Ankara’nın Şereflikoçhisar ilçesinde Şenol Dursun, arkadaşının düğününde havaya ateş edildiği sırada isabet eden kurşunla hayatını kaybetti.
Olay, 30 Eylül akşam saatlerinde Şereflikoçhisar ilçesine bağlı Akin köyünde meydana geldi.
Beyaz eşya servisi ustası olarak çalıştığı iş yerinden kısa süre önce emekli olan, evli ve 1 çocuk babası Şenol Dursun, daha önce beraber çalıştığı arkadaşının çocuğunun düğününe gitti.
Köy meydanında yapılan düğünde davetliler arasından eğlence amaçlı havaya silahla ateş açıldı. Bu sırada masada oturan Şenol Dursun (48), karın bölgesine kurşun isabet etmesi sonucu yere yığıldı. Ambulansla Kulu Devlet Hastanesi’ne kaldırılan Dursun, hayatını kaybetti. Olay ile ilgili soruşturma başlatılırken, kurşunun kimin silahından çıktığı henüz belirlenemedi.

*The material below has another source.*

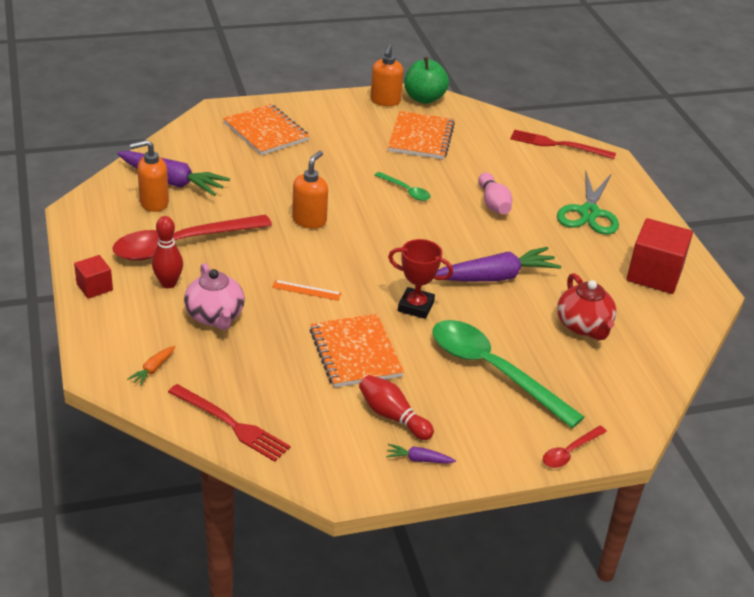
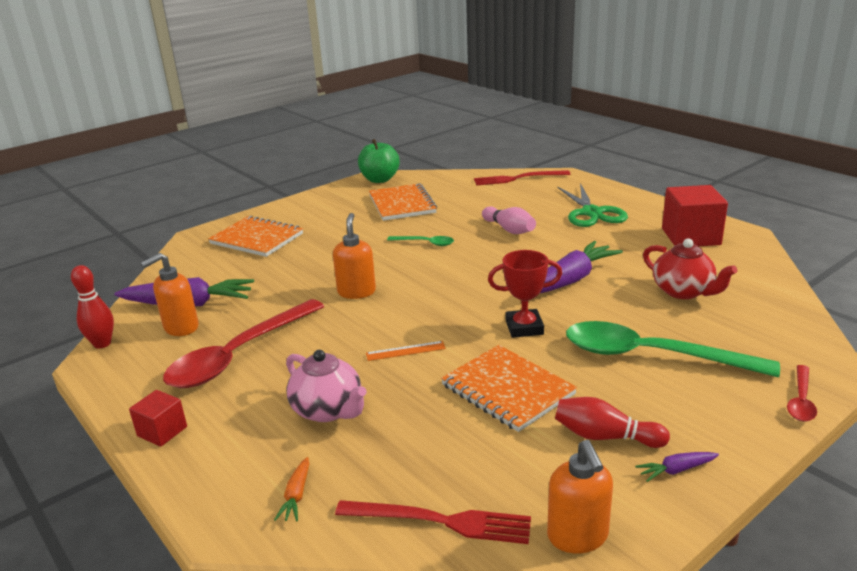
camera: 20 degrees left, 10 degrees down
(168, 283) = (250, 396): red bowling pin -> red bowling pin (102, 344)
(385, 101) = (348, 189): orange soap dispenser -> orange soap dispenser (578, 536)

Şenol Dursun’un 20 yıllık eşi Serpil Dursun (46), “Çok geç kalmadan döneceğini söyledi; ama maalesef bir magandanın kurşunuyla evimize farklı bir şekilde geldi. Aklımın ucundan bile geçmiyor; bir kurşunun gelip de eşimin hayatına mal olacağı.
Eşimi almaya gittim ve cansız bedeni ile Ankara’ya geri döndük. Benim istediğim artık silahlar konuşulmasın, artık kalemler konuşulsun. 21’inci yüzyıldayız, silahlar ne? Çocuklarımızın hayatı sönüyor. Benim eşim, daha yeni emekli olmuştu. Hayatının baharındaydı. 48 yaşındaydı, hayalleri vardı. Kızına karşı hayalleri vardı, sorumlulukları vardı. Kızının üniversiteye gidip, kepini atmasını istiyordu. Kendini bilmeyen bir insanın tabancasından çıkan bir kurşun, benim hayat arkadaşımı, kızımın babasını bizden koparma hakkını nereden alıyor?” dedi.
‘SİLAHLAR ARTIK OLMASIN’
Serpil Dursun, bunun hesabının sorulmasını istediğini söyleyerek, “Bugün ben, yarın Serpil, öbür gün Hatice. Kim olacak? Her gün bir evden birilerinin canı mı yanacak? Niye benim çocuğum babasız kalsın? Silah onlara ne veriyor? Silah yerine ellerine kalem tutsunlar. Kendilerini silahla iyi bir yere mi koyuyorlar? Artık ne olursunuz; şu silaha, havaya açılan ateşlere, şu yanan canlara birileri artık ‘Dur’ desin. Şu an ayakta dimdik durabilmemim sebebi; başkalarının da canı yanmasın diye mücadele vermem. Her ilde, her yerde bir ev, her evde de bir can yanıyor. Silahlar artık olmasın. Şenollar, Ahmetler artık yaşasın. Benim eşim niye yaşamasın? Benim eşimle hayatta çok planım vardı, planlarımı elimden çaldılar. Bunu yapan kişinin bulunup, en ağır şekilde cezalandırılmasını istiyorum” diye konuştu.
‘BİR MAGANDA KURŞUNU HAYALLERİMİZİ ALDI’
Şenol Dursun’un kızı Zeynep Nur Dursun da (16) babasının okuması için çok çabaladığını ve okuduğunu görmek istediğini belirterek, “Çok güzel hayallerimiz vardı. Ama bir maganda kurşunu, babamın hayatına son veriyor, bizim hayallerimizi elimizden alıyor. Beraber başaracağımız çok şey vardı. Doktor olmamı istiyordu. Ben de artık doktor olmak için çalışacağım. Babamın yarım kalan hayallerini gerçekleştirmek istiyorum. Kimse babasız kalmasın, benim yaşadıklarımı yaşamasın. Artık ‘Dur’ denilsin. Hiçbir suçu yoktu. Babam sadece düğüne gitmişti. Kimsenin benim gibi babasıyla yarım kalan hayalleri olmasın. Adalet yerini bulsun” dedi. Şenol Dursun’un ağabeyi İlyas Dursun (50) ise “Her gün haberlerde izlediğim olay, bizim başımıza geldi. Bu acının tarifi yok. Gerçekten artık çok ciddi önlem alınmalı” diye konuştu.